◆ **DATA EXCERPT**:
+ + + + + + +
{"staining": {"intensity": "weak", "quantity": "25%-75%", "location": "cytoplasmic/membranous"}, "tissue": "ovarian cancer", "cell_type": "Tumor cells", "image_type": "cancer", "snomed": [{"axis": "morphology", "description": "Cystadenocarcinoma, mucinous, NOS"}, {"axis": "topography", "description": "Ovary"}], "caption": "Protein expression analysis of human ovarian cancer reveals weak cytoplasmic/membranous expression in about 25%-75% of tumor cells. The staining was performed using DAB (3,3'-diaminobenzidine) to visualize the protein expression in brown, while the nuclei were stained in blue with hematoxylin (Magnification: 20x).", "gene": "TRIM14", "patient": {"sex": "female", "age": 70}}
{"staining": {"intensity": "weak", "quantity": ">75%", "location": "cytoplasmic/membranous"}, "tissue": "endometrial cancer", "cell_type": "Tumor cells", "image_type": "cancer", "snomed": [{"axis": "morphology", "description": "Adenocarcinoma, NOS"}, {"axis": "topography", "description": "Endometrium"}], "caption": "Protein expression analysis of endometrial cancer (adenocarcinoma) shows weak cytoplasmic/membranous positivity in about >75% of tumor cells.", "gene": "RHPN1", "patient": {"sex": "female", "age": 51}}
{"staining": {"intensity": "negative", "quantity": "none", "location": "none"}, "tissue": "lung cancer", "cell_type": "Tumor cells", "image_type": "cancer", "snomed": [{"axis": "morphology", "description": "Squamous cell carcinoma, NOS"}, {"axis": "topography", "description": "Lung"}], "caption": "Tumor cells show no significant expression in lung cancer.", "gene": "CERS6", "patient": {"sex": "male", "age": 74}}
+ + + + + + +
◆ **TASK INSTRUCTIONS**:
Up to and including the last line above, starting with the line that contains "analysis of endometrial", return each line exactly and nothing else.

◆ **SOLUTION**:
{"staining": {"intensity": "weak", "quantity": ">75%", "location": "cytoplasmic/membranous"}, "tissue": "endometrial cancer", "cell_type": "Tumor cells", "image_type": "cancer", "snomed": [{"axis": "morphology", "description": "Adenocarcinoma, NOS"}, {"axis": "topography", "description": "Endometrium"}], "caption": "Protein expression analysis of endometrial cancer (adenocarcinoma) shows weak cytoplasmic/membranous positivity in about >75% of tumor cells.", "gene": "RHPN1", "patient": {"sex": "female", "age": 51}}
{"staining": {"intensity": "negative", "quantity": "none", "location": "none"}, "tissue": "lung cancer", "cell_type": "Tumor cells", "image_type": "cancer", "snomed": [{"axis": "morphology", "description": "Squamous cell carcinoma, NOS"}, {"axis": "topography", "description": "Lung"}], "caption": "Tumor cells show no significant expression in lung cancer.", "gene": "CERS6", "patient": {"sex": "male", "age": 74}}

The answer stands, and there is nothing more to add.